By William Peacock, Esq. on October 24, 2012 | Last updated on March 21, 2019

Robert Peoples is going to have to learn some respect. Down in the Fourth Circuit, the legal profession is still held in high regard. There is a certain decorum that is expected of all those who step foot in the hallowed halls of a mid-Atlantic courtroom.

Peoples was pressing multiple claims against prison officials due to his treatment while he was a guest of the state. After he showed up late during jury selection, Judge Cameron McGowan Currie warned him to be on time. He was late on the first day of trial. Judge Currie stated that next time, his claims would be dismissed with prejudice.

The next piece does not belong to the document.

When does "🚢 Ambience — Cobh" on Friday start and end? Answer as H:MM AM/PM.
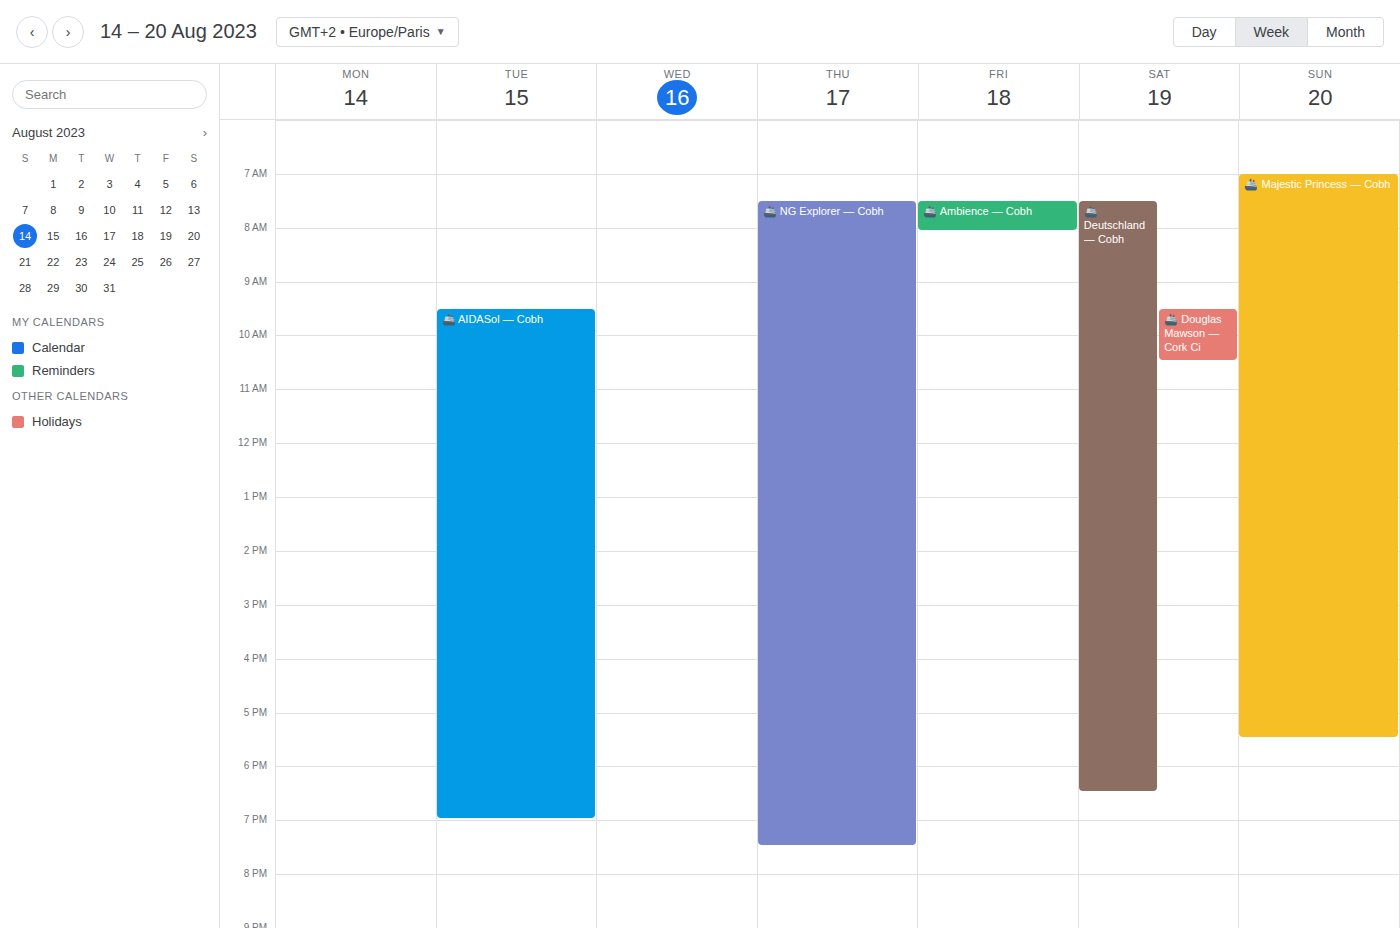
7:30 AM to 8:05 AM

Though he was late again, he called the court and was excused. However, he became disruptive and disrespectful and was given one final warning.

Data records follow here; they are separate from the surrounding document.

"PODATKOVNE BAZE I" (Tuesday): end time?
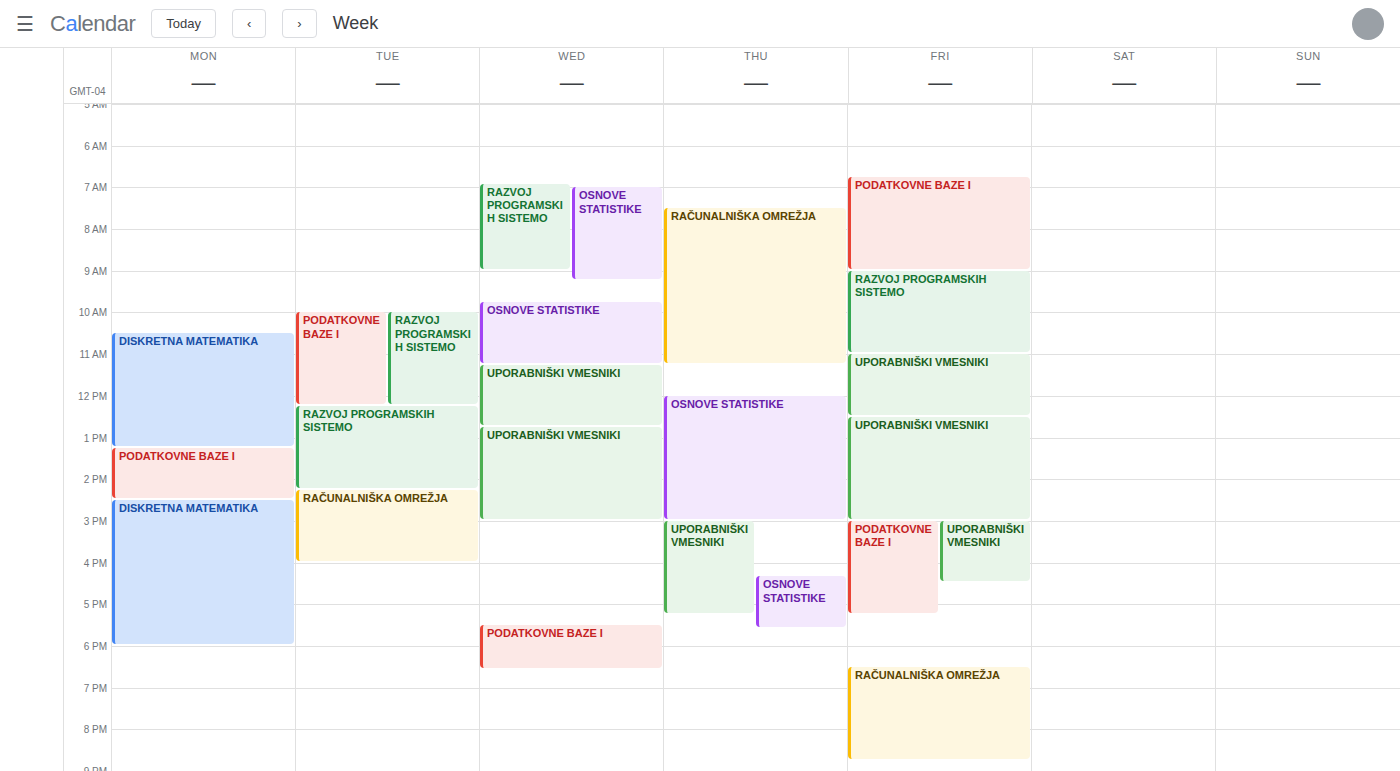
12:15 PMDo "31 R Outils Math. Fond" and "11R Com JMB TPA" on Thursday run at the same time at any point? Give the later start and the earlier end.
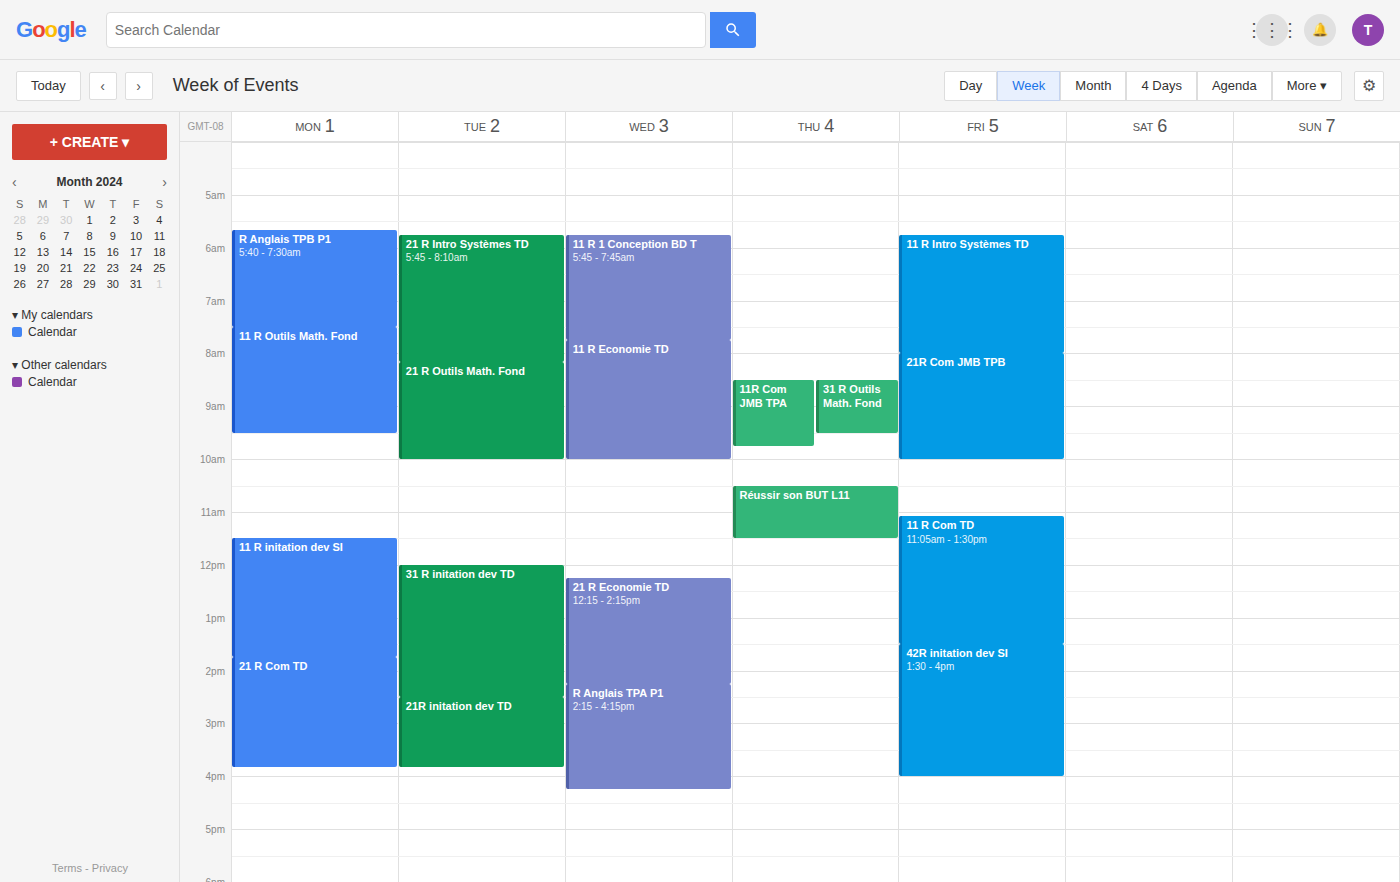
"11R Com JMB TPA" starts at 8:30 AM, before "31 R Outils Math. Fond" ends at 9:30 AM -- they overlap.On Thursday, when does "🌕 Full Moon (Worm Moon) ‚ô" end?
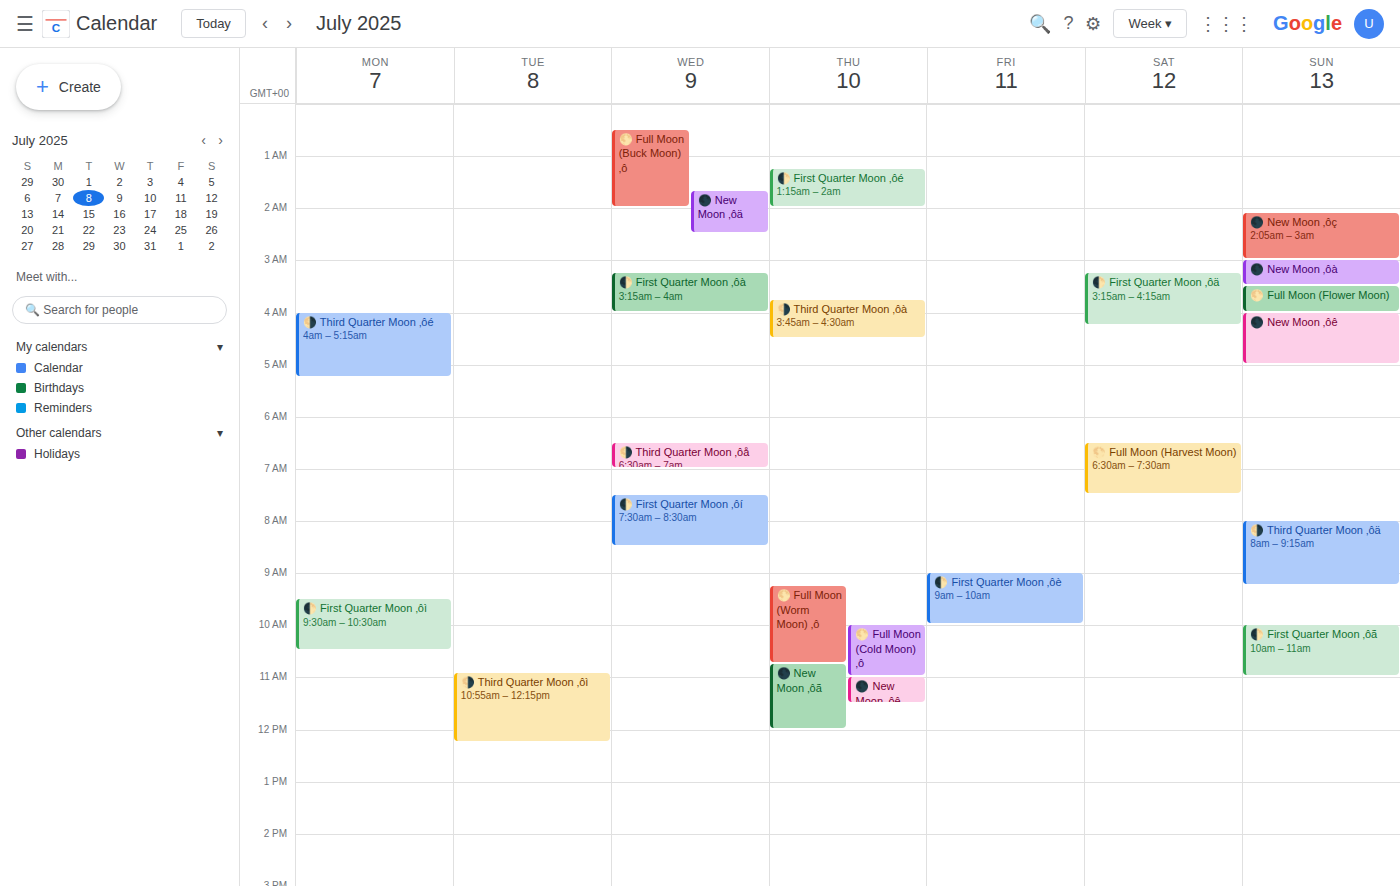
10:45 AM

During a subsequent trial, even after another reminder, he was late again. Case dismissed.

After the judge left the courtroom, Peoples approached the deputy clerk and stated, "Tell Judge Currie get the f--- off all my cases. I started to tell her something there. I started to tell her ass something today." He continued to rant and was charged with contempt. Judge Currie then recued herself.

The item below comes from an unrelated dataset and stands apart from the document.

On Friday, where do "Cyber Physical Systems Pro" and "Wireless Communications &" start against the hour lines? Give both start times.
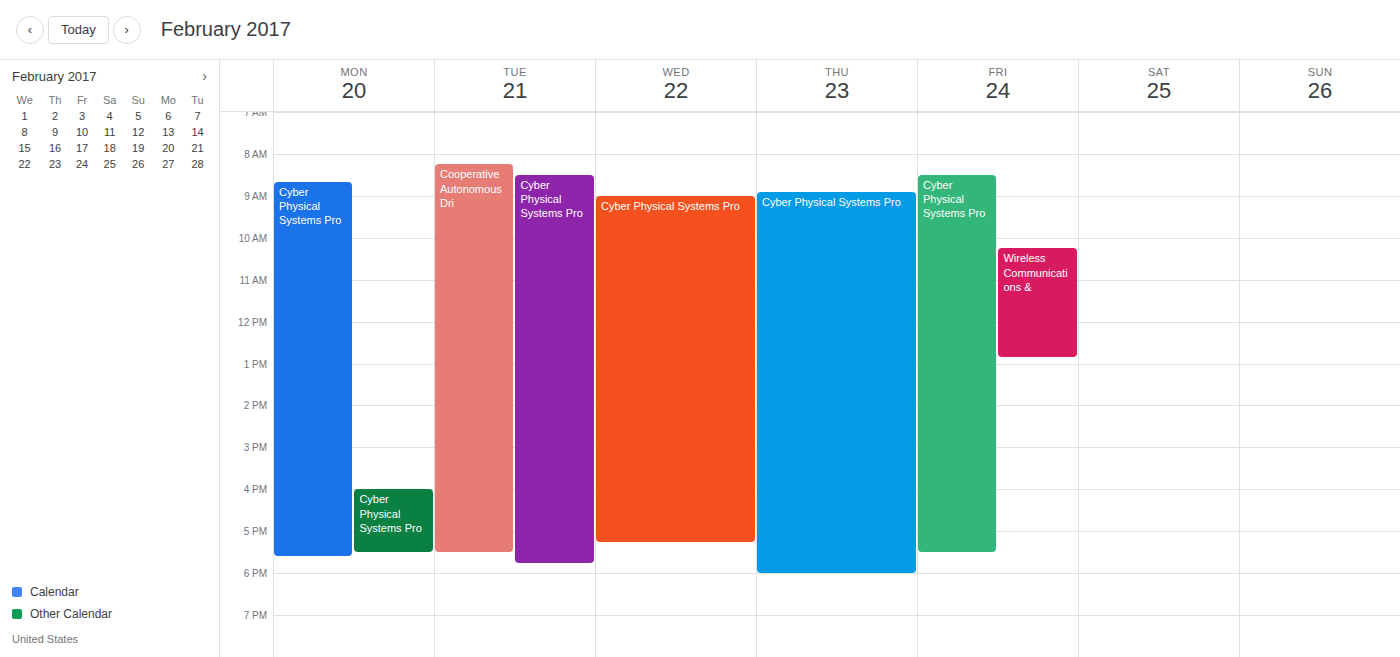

However, he still hadn't learned his lesson. He showed up late to the contempt hearing, earning himself a second charge, tried back-to-back with the first. His excuse was car trouble. He was found guilty of both counts. He appealed to the Fourth Circuit.

In order to hold someone in criminal contempt, there must be

  • misbehavior;
  • in or near the presence of the court;
  • which obstructs the administration of justice;
  • and is committed with criminal intent;

Peoples challenged the first and third elements. First, he claimed that while his language might have been offensive to some, it was not directed at the judge and was simply an expression of his displeasure. The Fourth Circuit disagreed, stating that it was uttered in order to get Judge Currie off the case and it threatened judicial authority.

His second argument was that it did not obstruct justice, as it was done while the court was not in session. While that may be true, the time spent investigating the matter and in tending to the disturbance distracted the court personnel from their regular duties. That suffices for obstruction in the Fourth Circuit.

(Sidebar: In the Seventh Circuit, the investigation and costs of a contempt charge are not enough by themselves to prove obstruction. Circuit split. SCOTUS anyone?)

It wasn't all bad news for Peoples however. Contempt charges can be brought on notice or via summary disposition. The former would have required time for the defendant to prepare. He was only given a brief moment to confer with counsel while the court remained in session. The latter is only available in cases of misconduct that occur in the judge's presence, such as profane language. Precedent indicated that summary disposition is inappropriate for tardiness.

The result? Four months for cursing and no time for tardiness.